> **Requirement**: Find how many lines of the listing below include the word "Sitzung", then report the number by itself.
[[ Material provided, beginning ]]
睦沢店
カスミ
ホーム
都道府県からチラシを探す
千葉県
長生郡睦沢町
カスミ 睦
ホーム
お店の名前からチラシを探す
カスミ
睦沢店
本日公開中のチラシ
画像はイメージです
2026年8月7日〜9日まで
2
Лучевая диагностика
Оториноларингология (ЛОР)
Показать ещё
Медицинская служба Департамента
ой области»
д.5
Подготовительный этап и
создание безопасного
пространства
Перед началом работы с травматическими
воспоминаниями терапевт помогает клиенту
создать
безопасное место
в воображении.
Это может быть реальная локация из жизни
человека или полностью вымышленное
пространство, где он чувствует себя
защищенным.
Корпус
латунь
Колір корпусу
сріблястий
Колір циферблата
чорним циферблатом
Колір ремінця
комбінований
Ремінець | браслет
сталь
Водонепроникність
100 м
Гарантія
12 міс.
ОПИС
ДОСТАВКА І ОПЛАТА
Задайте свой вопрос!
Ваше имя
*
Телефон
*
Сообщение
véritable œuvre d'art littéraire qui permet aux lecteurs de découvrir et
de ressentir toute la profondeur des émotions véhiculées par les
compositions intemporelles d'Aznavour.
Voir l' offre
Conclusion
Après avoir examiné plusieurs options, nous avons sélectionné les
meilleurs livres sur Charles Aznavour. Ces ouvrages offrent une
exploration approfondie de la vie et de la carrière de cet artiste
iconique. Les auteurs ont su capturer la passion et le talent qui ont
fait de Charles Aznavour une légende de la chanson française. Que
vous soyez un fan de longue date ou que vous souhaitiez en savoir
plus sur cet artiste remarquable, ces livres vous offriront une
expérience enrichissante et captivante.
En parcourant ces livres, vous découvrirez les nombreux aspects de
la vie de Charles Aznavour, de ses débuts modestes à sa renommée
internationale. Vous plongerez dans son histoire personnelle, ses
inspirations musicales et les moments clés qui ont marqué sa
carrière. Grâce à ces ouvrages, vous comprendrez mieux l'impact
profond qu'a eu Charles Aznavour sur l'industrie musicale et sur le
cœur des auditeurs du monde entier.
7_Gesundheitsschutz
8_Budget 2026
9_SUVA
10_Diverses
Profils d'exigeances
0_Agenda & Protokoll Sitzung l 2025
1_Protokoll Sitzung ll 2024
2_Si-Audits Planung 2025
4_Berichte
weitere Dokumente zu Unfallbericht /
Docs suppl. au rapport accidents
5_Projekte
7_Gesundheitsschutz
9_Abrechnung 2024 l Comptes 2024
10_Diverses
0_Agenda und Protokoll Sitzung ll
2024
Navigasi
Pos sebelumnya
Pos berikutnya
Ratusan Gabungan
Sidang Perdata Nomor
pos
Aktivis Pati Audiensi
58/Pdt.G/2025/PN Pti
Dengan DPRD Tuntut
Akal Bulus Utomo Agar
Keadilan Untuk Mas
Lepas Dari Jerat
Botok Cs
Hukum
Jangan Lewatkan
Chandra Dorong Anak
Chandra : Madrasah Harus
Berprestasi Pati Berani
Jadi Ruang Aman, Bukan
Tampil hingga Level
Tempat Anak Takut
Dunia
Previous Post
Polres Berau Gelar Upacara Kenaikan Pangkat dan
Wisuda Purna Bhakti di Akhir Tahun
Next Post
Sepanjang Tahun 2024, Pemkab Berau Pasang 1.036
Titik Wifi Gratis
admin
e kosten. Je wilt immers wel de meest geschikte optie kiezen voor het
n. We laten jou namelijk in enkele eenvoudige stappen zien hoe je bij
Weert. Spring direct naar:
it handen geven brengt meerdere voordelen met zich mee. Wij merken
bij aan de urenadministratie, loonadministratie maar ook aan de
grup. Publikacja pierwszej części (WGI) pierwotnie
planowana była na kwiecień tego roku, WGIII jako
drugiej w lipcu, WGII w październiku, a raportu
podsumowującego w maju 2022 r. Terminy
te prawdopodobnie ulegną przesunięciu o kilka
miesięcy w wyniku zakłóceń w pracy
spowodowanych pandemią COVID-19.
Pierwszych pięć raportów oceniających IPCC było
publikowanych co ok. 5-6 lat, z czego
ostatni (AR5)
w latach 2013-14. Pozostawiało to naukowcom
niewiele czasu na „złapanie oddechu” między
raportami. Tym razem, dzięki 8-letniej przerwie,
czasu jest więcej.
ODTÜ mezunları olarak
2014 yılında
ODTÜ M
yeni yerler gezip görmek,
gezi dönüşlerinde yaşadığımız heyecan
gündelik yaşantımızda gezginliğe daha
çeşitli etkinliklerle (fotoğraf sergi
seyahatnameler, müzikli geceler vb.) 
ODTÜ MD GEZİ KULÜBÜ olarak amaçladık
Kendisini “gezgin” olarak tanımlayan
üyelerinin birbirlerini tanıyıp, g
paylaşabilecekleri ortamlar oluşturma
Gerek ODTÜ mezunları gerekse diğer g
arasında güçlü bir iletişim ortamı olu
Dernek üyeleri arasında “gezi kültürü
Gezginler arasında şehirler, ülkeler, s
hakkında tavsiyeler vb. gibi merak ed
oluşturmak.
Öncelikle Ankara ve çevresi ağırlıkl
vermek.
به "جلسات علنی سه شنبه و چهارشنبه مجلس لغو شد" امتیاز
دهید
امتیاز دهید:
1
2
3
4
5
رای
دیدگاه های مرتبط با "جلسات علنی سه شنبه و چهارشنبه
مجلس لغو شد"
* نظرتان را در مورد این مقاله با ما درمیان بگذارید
[[ Material provided, end ]]
> **Written solution**: 3